To busy people, extended opening hours are a great convenience, and the bookstores, in effect, add to public space--they become third places, which, as Glenn Reynolds points out, are "somewhere more congenial than the office, less isolated than home". A July 2001 article from the Atlantic quotes the New Statesman on Waterstone's, saying that "Cities that lacked any decent bookshop suddenly got one; sometimes, with the competition, even two or three. Culturally it matches Allen Lane's invention of the cheap, good paperback when he launched Penguin Books in 1935." The convenience of late opening hours was why I was studying at Starbucks--it was one of the few places wih a decent ambience that remains open until midnight. (Links via Virginia Postrel.)

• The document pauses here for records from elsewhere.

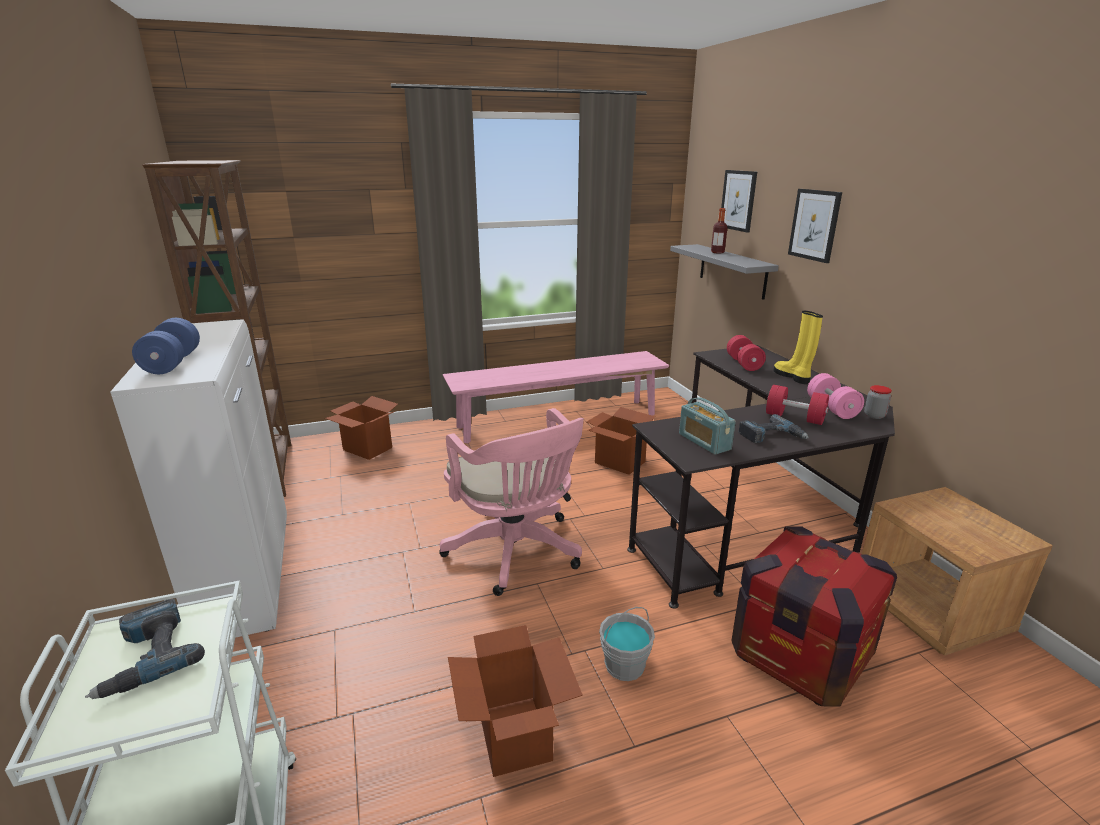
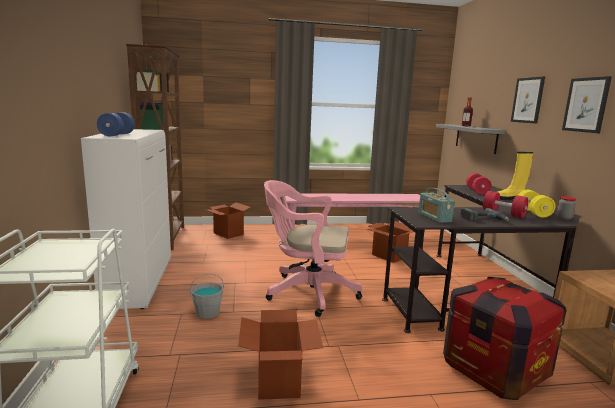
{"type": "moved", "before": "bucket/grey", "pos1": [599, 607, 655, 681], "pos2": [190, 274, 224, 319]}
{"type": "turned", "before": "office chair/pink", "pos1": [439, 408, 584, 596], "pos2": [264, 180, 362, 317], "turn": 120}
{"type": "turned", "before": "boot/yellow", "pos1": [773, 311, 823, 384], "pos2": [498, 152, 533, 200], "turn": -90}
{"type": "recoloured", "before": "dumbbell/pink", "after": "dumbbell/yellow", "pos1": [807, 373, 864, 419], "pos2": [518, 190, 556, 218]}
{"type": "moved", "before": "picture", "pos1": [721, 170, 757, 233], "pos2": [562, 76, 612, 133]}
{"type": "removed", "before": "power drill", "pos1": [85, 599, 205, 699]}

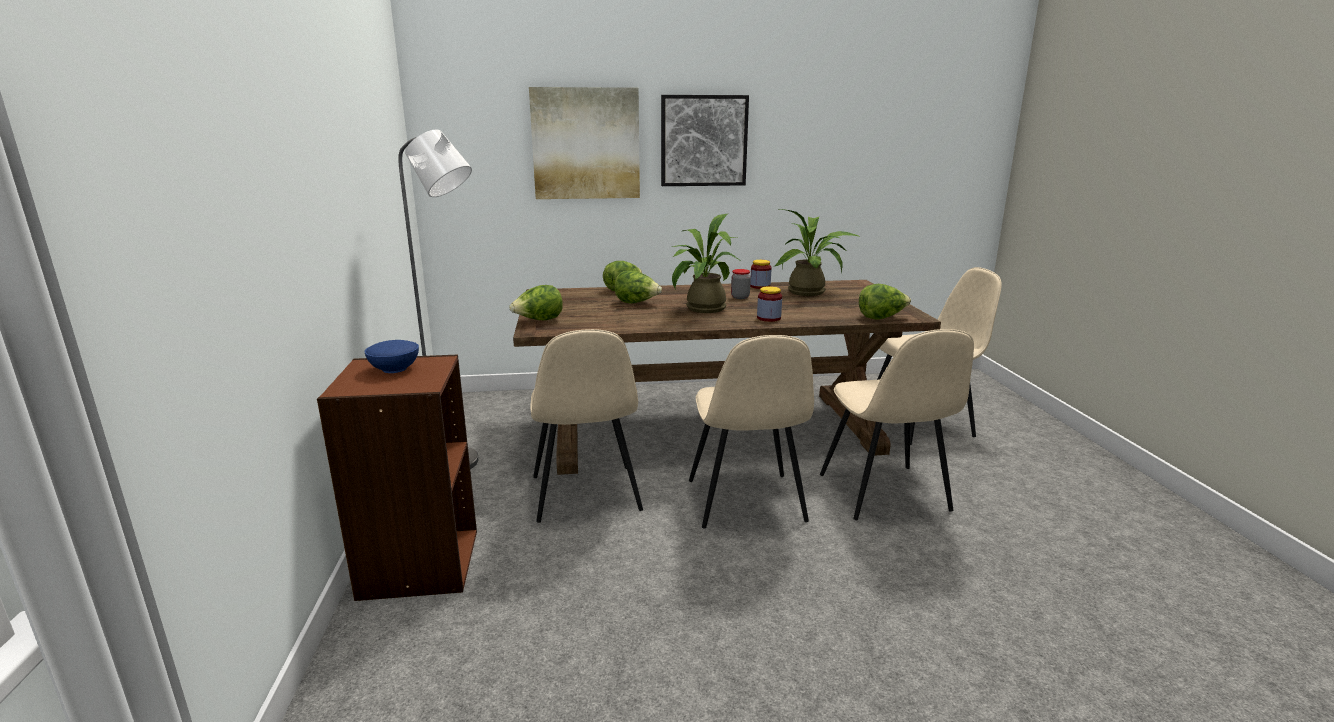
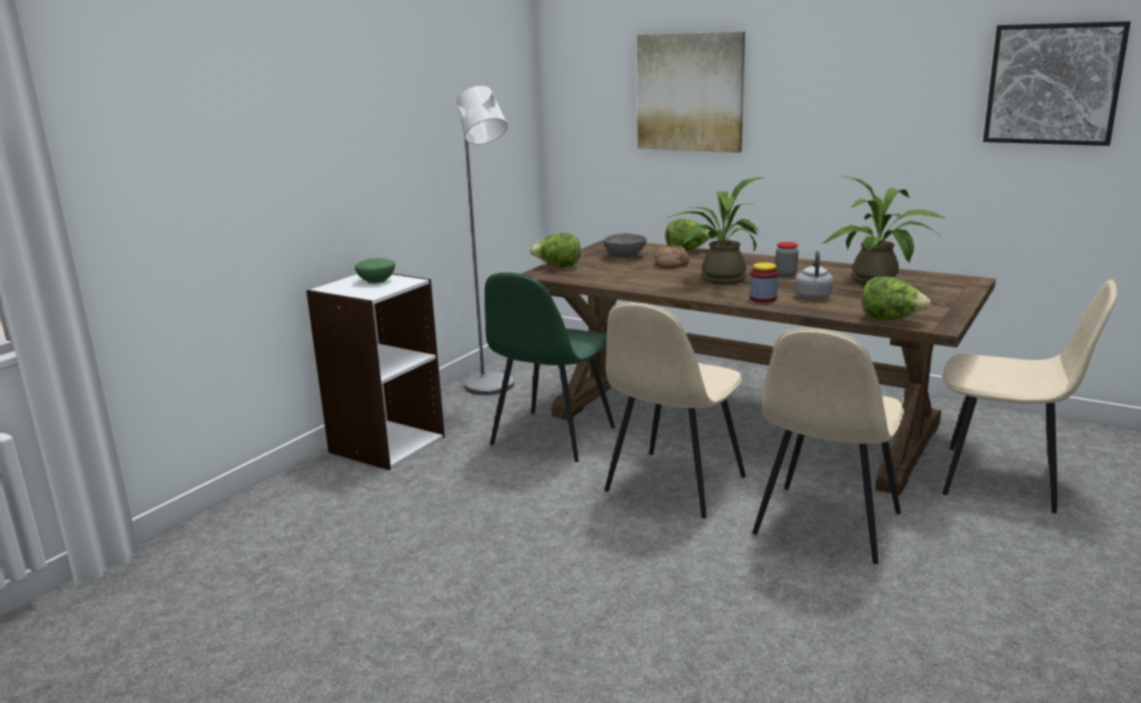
{"type": "recoloured", "before": "bookcase/brown", "after": "bookcase/white", "pos1": [317, 355, 477, 601], "pos2": [306, 273, 445, 470]}
{"type": "recoloured", "before": "bowl/blue", "after": "bowl/green", "pos1": [364, 340, 419, 373], "pos2": [354, 258, 395, 284]}
{"type": "recoloured", "before": "chair/beige", "after": "chair/green", "pos1": [530, 329, 643, 523], "pos2": [485, 272, 615, 462]}
{"type": "added", "after": "bowl/grey", "pos2": [603, 233, 647, 258]}
{"type": "replaced", "before": "lettuce", "after": "bread", "pos1": [615, 271, 662, 304], "pos2": [655, 244, 689, 268]}
{"type": "added", "after": "kettle/grey", "pos2": [795, 251, 834, 299]}
{"type": "moved", "before": "picture", "pos1": [661, 95, 749, 186], "pos2": [983, 21, 1131, 146]}
{"type": "removed", "before": "jar", "pos1": [750, 260, 772, 289]}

For me, Starbucks illustrates one thing--prosperity. If your residential neighbourhood has a Starbucks, or if one is coming there soon, then it's a sign that outsiders are taking notice of what's happening in an area. (The same could possibly be said for the Pizza Express chain. I, for one, do not get the European taste for pizza--either it's gourmet or it's Domino's. Give me a big slice of New York-style any day.) Last weekend I was in Sutton and Croydon, both in south London. Both had a branch of Starbucks. Lewisham, close to the Thames and the part of London where I live, does not. Now I quite like my area, and I think it's on the up and up, but a Starbucks outlet would be a another sign of arrival--of being cosmopolitan, if a working-middle class area could be such a thing. Some may rail against this, but I think it would be not bad thing, once they keep on serving Tazo Chai tea.